---- Material provided

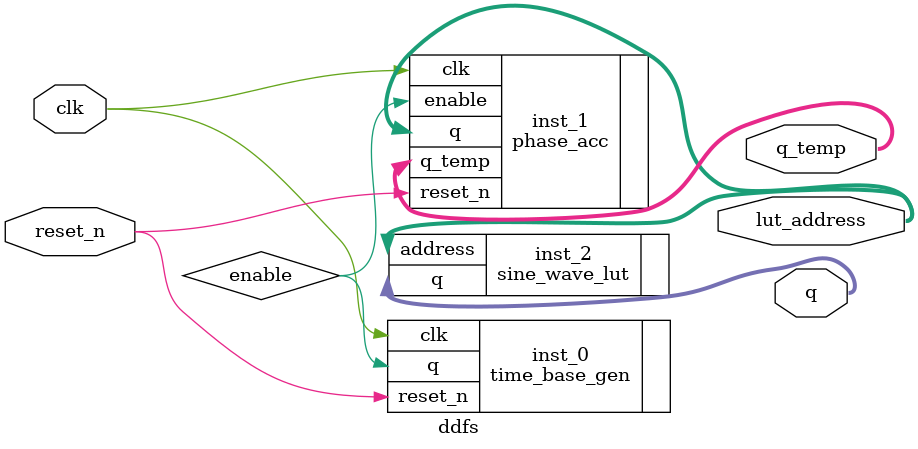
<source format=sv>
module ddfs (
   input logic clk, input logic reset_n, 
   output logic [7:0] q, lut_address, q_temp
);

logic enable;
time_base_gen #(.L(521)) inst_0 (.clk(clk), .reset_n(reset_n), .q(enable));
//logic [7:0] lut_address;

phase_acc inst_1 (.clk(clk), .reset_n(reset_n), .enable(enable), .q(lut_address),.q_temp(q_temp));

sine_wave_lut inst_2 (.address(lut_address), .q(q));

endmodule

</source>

--------

### Instruction
For each line above that contains "logic", add one to a count, then state only the final number.

### Answer to this exercise
4